How CFOs can keep pace with high-quality ESG reporting
Thompson warns that many companies are taking shortcuts, cherry-picking data for reports or relying on estimates and secondary sources. It amounts to greenwashing, which is a reputational risk, and it won’t prepare businesses for increasingly comprehensive disclosure requirements. High-quality ESG reporting requires real visibility, not only into a company’s own operations but into those of its suppliers.
Thompson calls this “getting under the hood,” and while it requires new technologies and capabilities, it will ultimately drive value and unlock opportunities. CFOs must rise to new challenges and expectations brought on by rapidly evolving regulations.
Take it step by step
Proothi advises CFOs to “think big, start small and act fast.” Quick wins will generate value that can be reinvested into larger initiatives, and breaking transformation into small steps helps employees adopt change. Proothi says it’s often helpful to set up a dedicated transformation office to orchestrate the process. That might involve managing upskilling, coordinating the cadence of new initiatives, evaluating employees’ experiences and ensuring progress isn’t derailed by “change fatigue.”
Untangle your processes
Process mining is one of the first steps Proothi and Thompson recommend in financial transformation. “It shows the optimal path, and then all of the variations that clients are seeing, which ends up being this big ball of spaghetti,” Proothi says. Optimizing processes gives your workforce the bandwidth it needs to tackle the high-value work of data orchestration and interpretation. One approach Proothi recommends is using solutions provided by Celonis, which can operationalize sustainability by giving real-time schematics of how a business actually works. This helps to identify supply chain bottlenecks, recalibrate workflows and spotlight hidden inefficiencies.
Build a data foundation
Enterprise Resource Planning (ERP) systems are a good tool for collecting quality data, “but they don’t have any de facto sustainability or data objects built in,” Thompson says. “Look at how you can extend, enhance or augment your ERP.” And legacy data storage will no longer suffice. “Data lakes are more like data swamps now,” Proothi says. Data mesh and data fabric solutions help ensure data is clean, current and accessible.
Build diverse teams
The evolving needs of the finance department require a range of skills that many finance professionals don’t have yet. “You’re never going to find a unicorn of a person who has all the skills required,” Proothi says. Combining individuals who have traditional accounting skills with people experienced in sustainability and communications will empower teams to handle new responsibilities as they help one another upskill.

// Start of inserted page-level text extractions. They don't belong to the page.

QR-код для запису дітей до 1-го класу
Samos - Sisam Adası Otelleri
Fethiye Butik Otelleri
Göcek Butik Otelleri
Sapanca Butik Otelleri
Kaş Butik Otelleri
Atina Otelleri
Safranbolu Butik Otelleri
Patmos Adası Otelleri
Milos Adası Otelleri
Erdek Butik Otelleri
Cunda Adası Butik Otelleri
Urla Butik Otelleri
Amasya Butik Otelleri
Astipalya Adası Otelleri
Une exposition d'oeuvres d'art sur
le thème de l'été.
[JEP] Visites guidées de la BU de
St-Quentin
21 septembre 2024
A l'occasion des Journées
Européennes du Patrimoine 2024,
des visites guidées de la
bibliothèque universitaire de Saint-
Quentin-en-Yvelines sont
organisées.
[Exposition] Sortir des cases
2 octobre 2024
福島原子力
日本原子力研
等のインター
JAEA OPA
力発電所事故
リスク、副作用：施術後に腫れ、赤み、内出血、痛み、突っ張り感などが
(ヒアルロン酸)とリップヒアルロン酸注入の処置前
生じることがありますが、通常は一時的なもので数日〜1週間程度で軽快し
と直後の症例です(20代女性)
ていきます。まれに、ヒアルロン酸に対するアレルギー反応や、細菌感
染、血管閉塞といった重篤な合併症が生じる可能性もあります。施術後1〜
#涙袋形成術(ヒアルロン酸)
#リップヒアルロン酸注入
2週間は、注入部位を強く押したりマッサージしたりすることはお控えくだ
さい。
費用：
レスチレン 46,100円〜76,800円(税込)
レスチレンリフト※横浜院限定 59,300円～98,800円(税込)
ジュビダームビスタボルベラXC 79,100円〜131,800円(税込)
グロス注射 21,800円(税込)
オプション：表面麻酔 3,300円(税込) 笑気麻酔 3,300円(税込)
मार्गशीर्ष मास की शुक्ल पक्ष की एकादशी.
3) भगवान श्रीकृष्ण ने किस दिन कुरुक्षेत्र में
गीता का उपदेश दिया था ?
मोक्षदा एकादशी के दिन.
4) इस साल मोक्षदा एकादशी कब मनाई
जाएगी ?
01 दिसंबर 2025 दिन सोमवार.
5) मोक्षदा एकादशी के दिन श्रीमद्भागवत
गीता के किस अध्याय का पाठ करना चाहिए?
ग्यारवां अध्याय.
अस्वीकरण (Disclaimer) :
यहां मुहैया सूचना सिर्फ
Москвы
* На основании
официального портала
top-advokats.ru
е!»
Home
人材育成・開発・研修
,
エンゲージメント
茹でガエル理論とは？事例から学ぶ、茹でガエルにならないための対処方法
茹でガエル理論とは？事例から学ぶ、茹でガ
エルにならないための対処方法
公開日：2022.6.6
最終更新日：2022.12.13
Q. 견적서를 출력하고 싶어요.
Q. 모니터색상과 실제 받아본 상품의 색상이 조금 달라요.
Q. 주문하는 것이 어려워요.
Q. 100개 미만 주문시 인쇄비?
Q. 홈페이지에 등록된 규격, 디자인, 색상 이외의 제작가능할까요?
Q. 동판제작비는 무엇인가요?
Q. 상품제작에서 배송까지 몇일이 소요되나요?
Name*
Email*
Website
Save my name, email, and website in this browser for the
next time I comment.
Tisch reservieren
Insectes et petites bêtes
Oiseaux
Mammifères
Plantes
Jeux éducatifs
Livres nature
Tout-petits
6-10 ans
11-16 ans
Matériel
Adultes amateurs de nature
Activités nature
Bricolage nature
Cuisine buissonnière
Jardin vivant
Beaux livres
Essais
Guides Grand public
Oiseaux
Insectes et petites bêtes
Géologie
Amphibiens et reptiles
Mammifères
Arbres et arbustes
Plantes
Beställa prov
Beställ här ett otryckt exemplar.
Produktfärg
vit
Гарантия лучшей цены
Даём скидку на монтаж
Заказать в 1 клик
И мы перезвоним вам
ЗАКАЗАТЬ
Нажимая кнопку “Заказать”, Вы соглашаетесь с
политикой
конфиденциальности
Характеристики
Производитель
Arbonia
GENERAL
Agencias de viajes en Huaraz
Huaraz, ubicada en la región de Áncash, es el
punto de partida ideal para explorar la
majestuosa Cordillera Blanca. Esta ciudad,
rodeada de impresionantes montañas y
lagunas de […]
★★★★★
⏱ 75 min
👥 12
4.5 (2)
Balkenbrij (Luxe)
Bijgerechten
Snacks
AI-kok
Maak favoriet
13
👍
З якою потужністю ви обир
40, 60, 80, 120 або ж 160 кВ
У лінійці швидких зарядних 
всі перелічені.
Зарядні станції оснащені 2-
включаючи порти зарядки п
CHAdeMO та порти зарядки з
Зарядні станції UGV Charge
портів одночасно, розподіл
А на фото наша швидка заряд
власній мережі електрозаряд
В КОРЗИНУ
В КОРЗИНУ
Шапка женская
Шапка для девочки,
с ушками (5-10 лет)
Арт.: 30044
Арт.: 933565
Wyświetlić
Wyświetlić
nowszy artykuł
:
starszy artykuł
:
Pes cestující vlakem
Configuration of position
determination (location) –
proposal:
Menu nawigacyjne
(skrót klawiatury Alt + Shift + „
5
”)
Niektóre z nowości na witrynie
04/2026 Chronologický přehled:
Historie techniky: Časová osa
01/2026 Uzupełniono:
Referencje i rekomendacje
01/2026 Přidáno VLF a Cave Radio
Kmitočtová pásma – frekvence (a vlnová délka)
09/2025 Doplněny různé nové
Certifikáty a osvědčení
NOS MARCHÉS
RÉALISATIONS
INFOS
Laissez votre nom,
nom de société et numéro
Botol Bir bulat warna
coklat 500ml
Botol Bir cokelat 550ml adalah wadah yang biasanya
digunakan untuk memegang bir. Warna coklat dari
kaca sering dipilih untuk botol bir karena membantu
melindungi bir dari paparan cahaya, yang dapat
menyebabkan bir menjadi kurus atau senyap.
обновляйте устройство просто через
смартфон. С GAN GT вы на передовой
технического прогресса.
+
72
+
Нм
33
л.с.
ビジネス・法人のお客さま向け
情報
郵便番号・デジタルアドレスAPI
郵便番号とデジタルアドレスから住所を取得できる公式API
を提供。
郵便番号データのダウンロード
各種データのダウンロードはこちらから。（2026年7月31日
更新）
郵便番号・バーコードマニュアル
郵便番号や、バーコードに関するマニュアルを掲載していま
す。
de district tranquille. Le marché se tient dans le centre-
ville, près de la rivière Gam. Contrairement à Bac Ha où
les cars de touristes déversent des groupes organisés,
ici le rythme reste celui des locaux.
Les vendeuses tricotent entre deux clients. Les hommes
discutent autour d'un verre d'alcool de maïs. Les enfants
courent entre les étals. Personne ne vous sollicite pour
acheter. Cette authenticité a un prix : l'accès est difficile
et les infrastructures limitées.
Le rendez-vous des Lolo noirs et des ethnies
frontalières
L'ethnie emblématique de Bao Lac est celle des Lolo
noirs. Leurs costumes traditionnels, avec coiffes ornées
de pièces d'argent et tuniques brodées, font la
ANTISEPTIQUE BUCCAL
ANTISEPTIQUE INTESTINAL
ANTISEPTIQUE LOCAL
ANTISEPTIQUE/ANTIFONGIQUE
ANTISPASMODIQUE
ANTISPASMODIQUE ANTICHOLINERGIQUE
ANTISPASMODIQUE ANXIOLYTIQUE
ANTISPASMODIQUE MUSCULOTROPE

Leverage technology to increase visibility
Integrated AI-powered platforms like IBM Envizi ESG Suite encompass asset management and supply chain management solutions to help organizations collect and compile a wide range of environmental data. Perhaps more importantly for CFOs, they transform that data into legible outputs that provide the visibility required to make effective decisions about sustainability risks and opportunities. IBM also partners with FRDM, a platform that uses data science, machine learning and AI to highlight ESG risks across global supply chains and provide real transparency, even when it comes to complex issues like fair labor.
Gone are the days when the finance department was just responsible for closing the books each quarter. “The role of the CFO has completely changed,” Proothi says. What was historically an accounting role now holds opportunities for strategic leadership and balancing sustainability and profitability. CFOs of the future can reshape financial functions to drive performance and tell compelling stories to align an enterprise’s operations with its high-level goals and values.